## Problem 1
How would you put this sentence from the passage on digital advertising into Spanish: "But there are other crucial design issues too, including one that we explore in chapters 4 and 5."

Our reason for conceptualizing digital advertising, and digital economies more generally, as consisting in good part of megamachines is not simply to underline their scale but to emphasize design. Machines can be designed differently, and material practices can be conducted differently, and which ways prevail is often not simply an issue of technical efficiency but also of power relations, sometimes including those of class, race, and gender.12 Megamachines, too, can be designed and configured differently, and we would argue that it is important consciously and explicitly to consider how to redesign megamachines even of the second, emergent rather than planned, type.
That is in part an issue of environmental politics, given megamachines’ huge consumption of energy and water, the latter used in datacenters’ cooling systems to dissipate the heat generated by enormous arrays of computer servers. But there are other crucial design issues too, including one that we explore in chapters 4 and 5. Should your phone or your laptop simply be a relatively passive appendage to the relevant megamachine, sending information on your digital activities to the megamachine’s more central systems, and receiving from them ads decided on by those systems? Or should your device play a more active role, itself running auctions for your attention, and storing important data, such as the record of your taps on ads, in its own memory, rather than immediately sending that data to other parts of the megamachine?

## Problem 2
Can you repeat the entries word for word, from their very first line through the line containing "29: (698, 385)", with both of those lines included?

## Material for this task
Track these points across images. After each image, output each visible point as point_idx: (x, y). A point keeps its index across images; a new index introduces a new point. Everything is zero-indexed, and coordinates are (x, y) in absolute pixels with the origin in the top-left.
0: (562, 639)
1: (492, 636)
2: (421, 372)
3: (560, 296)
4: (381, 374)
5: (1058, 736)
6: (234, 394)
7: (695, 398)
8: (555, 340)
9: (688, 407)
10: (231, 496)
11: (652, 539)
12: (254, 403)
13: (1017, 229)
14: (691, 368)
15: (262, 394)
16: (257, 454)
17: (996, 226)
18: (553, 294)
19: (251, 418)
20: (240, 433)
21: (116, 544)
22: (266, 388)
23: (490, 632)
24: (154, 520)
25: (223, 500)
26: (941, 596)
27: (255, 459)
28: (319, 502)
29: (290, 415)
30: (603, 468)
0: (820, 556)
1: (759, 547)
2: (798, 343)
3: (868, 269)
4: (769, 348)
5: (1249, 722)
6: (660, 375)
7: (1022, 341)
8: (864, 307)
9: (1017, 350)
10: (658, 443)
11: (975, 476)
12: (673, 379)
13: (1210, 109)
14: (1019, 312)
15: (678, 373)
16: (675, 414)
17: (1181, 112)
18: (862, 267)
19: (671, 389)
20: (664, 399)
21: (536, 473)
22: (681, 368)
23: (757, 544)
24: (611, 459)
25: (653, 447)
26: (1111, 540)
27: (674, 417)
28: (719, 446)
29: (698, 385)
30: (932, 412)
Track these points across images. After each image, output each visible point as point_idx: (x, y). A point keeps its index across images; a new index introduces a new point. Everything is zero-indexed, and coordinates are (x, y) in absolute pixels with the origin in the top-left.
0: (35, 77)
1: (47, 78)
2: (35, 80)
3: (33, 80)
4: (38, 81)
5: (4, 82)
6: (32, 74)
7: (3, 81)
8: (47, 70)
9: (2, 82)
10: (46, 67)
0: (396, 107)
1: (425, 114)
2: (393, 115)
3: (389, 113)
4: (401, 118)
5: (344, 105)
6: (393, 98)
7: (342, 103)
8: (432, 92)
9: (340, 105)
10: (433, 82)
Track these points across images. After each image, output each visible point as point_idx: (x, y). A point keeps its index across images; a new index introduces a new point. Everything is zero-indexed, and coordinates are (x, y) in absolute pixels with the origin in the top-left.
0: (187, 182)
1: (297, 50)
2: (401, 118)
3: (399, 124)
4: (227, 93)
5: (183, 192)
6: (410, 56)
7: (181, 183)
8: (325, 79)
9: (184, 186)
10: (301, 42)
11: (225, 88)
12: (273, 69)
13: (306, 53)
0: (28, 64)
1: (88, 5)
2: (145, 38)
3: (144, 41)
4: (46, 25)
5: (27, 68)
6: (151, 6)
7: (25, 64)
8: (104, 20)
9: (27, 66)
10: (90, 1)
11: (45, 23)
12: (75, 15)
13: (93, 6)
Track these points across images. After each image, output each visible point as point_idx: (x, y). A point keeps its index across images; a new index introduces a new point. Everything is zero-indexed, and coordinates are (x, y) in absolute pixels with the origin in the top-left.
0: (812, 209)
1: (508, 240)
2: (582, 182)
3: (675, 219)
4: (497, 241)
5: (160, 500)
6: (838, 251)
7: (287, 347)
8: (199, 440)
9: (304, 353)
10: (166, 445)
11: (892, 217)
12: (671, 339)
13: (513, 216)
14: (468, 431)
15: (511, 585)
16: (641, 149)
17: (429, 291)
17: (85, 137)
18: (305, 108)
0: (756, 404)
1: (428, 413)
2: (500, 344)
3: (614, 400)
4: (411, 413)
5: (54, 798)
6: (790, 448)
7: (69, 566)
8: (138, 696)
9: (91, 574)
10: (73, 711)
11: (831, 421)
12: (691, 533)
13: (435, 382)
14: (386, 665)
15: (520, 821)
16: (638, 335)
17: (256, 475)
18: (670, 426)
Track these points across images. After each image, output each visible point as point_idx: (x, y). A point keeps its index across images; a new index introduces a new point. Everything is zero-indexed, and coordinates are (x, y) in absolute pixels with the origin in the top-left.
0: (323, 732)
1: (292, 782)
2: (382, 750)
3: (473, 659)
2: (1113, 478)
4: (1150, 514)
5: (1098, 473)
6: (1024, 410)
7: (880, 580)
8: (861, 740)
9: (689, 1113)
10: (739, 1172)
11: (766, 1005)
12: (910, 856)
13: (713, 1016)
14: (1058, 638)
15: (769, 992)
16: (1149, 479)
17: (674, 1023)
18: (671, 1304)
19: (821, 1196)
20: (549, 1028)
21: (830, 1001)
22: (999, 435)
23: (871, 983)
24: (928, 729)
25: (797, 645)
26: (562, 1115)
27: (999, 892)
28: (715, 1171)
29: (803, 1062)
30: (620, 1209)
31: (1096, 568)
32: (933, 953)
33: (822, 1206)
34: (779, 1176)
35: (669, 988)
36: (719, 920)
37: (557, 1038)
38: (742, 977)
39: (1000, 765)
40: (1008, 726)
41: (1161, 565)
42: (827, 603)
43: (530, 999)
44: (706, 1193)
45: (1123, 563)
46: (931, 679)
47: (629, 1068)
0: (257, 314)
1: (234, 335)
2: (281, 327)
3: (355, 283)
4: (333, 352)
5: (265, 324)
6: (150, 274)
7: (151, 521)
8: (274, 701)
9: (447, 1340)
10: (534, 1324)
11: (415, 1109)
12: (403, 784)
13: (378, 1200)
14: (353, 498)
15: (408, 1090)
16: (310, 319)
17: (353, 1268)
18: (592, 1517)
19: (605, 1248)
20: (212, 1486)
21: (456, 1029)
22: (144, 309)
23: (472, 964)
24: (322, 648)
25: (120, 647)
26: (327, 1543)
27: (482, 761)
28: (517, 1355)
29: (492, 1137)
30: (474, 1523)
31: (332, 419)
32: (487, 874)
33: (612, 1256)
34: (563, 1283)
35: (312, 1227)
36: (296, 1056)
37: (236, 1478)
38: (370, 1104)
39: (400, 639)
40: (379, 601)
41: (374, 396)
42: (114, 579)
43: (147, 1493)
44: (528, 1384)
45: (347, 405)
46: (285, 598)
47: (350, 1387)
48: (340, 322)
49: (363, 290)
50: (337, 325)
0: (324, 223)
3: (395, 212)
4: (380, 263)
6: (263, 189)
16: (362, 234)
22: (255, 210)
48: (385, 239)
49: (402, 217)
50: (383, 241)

## Answer area 1
Pero también hay otras cuestiones cruciales de diseño, incluida una que exploramos en los capítulos 4 y 5.

## Answer area 2
Track these points across images. After each image, output each visible point as point_idx: (x, y). A point keeps its index across images; a new index introduces a new point. Everything is zero-indexed, and coordinates are (x, y) in absolute pixels with the origin in the top-left.
0: (562, 639)
1: (492, 636)
2: (421, 372)
3: (560, 296)
4: (381, 374)
5: (1058, 736)
6: (234, 394)
7: (695, 398)
8: (555, 340)
9: (688, 407)
10: (231, 496)
11: (652, 539)
12: (254, 403)
13: (1017, 229)
14: (691, 368)
15: (262, 394)
16: (257, 454)
17: (996, 226)
18: (553, 294)
19: (251, 418)
20: (240, 433)
21: (116, 544)
22: (266, 388)
23: (490, 632)
24: (154, 520)
25: (223, 500)
26: (941, 596)
27: (255, 459)
28: (319, 502)
29: (290, 415)
30: (603, 468)
0: (820, 556)
1: (759, 547)
2: (798, 343)
3: (868, 269)
4: (769, 348)
5: (1249, 722)
6: (660, 375)
7: (1022, 341)
8: (864, 307)
9: (1017, 350)
10: (658, 443)
11: (975, 476)
12: (673, 379)
13: (1210, 109)
14: (1019, 312)
15: (678, 373)
16: (675, 414)
17: (1181, 112)
18: (862, 267)
19: (671, 389)
20: (664, 399)
21: (536, 473)
22: (681, 368)
23: (757, 544)
24: (611, 459)
25: (653, 447)
26: (1111, 540)
27: (674, 417)
28: (719, 446)
29: (698, 385)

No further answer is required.